If you find the automatic method does not work, you may want to set the environment variable yourself. Please contact the help desk before you do this, but the command will look like
export UCX_NET_DEVICES=mlx5_0:1,mlx5_bond_0:1
If you do not set this environment, it may use the slower default TCP/IP interface. In the worst case scenario, your program will lock up and not progress.
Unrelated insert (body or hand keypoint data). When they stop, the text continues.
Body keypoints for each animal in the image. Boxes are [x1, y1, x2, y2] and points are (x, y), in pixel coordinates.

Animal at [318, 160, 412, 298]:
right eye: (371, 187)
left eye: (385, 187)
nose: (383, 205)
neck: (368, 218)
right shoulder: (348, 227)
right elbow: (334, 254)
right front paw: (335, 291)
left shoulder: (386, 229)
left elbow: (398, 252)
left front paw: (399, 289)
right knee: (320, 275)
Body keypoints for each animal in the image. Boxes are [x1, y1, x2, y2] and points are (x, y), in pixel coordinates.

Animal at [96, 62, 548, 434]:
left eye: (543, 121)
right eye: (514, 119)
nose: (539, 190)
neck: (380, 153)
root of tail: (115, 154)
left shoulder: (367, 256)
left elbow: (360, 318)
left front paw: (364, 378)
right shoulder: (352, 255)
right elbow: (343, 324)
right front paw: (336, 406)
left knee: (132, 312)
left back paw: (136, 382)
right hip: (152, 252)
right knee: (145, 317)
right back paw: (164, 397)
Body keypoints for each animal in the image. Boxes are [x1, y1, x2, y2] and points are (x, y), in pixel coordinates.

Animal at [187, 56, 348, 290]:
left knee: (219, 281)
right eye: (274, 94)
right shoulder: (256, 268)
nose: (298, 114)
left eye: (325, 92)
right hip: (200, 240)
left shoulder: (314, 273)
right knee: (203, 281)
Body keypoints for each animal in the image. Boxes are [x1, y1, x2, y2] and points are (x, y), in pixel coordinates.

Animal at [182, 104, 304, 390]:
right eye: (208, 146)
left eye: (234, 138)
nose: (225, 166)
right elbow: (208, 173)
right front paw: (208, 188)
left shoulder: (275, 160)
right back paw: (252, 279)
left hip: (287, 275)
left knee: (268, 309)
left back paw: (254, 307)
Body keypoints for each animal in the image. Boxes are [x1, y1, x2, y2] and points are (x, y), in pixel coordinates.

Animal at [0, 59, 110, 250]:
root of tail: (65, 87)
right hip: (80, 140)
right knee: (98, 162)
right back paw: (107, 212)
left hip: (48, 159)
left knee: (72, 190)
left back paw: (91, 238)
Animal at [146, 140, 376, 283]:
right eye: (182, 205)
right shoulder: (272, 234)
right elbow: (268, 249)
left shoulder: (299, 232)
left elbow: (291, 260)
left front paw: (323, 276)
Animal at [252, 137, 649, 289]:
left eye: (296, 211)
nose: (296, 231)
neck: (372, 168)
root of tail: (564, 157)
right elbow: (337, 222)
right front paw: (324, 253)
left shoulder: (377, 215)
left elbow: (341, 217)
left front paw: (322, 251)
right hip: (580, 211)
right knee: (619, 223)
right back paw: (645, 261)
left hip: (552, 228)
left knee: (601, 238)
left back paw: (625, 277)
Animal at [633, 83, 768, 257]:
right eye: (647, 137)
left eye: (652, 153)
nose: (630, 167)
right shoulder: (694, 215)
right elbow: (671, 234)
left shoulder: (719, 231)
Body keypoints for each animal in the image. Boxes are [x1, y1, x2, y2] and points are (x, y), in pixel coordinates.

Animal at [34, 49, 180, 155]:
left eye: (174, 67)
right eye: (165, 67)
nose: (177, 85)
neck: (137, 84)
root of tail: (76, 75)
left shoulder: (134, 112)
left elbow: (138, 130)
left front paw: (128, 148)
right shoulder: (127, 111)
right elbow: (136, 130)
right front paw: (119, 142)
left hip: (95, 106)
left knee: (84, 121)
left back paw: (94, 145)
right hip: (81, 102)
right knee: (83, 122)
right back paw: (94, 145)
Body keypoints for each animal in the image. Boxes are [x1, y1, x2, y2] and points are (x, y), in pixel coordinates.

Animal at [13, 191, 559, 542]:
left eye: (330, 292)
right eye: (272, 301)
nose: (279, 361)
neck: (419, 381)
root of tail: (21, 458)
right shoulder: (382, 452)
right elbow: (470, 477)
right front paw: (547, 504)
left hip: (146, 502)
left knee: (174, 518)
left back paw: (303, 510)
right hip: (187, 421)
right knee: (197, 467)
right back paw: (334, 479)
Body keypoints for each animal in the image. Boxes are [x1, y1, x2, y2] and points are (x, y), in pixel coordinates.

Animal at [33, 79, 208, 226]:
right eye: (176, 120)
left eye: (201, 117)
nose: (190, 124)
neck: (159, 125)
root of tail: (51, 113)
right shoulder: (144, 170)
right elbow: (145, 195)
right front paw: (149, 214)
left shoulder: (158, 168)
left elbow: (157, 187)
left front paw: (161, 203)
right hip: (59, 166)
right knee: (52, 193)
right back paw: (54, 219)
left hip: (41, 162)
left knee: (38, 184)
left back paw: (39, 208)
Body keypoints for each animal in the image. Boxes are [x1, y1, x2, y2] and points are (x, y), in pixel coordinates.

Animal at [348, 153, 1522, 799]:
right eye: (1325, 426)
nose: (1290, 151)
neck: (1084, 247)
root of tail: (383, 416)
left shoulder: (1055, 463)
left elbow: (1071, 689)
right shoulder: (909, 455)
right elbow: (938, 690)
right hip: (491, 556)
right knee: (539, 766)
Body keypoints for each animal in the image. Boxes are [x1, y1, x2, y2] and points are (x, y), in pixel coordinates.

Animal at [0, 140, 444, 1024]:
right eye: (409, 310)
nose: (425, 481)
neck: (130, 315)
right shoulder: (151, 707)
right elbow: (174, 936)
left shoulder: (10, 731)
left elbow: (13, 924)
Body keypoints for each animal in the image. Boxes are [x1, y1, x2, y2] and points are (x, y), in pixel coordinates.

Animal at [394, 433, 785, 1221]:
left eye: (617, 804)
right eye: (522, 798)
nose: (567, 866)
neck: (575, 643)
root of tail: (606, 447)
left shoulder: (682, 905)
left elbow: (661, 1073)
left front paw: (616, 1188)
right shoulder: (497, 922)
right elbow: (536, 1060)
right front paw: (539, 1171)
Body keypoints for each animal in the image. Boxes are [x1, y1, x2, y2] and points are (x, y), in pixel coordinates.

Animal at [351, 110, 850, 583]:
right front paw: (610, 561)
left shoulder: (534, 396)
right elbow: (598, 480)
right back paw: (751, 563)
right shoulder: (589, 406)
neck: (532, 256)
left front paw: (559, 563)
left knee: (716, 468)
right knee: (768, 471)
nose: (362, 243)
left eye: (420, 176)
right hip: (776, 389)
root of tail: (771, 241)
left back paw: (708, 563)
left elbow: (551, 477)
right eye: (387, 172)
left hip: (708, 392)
It would be useful, if possible, to monitor the progress of MPI program within the code to verify that this is not happening.
Profiling MPI​
The easiest way to check that your program working is to login to the node(s) running the code and verify that it is using the resources you reqeusted.
- Find out what nodes your program is using with
scontrol show job \<jobid\>
or `squeue -u $USER - Login to one or more nodes with ssh. (You can only do this if you have a running job on the node)
- Verify the program is running the correct number of processes with
top
orhtop
There are a number of tools that can be used to Profile/Debug MPI programs. Please contact the help desk for information on them
Intel MPI​
We have included for completness the Intel implemenation of the MPI protocol in our software stack. This is not the same as openMPI. It has not been tested on our ROCE interfaces, so is only suitable for software that runs on a single server. Please contact the help desk if you encounter any issues with it.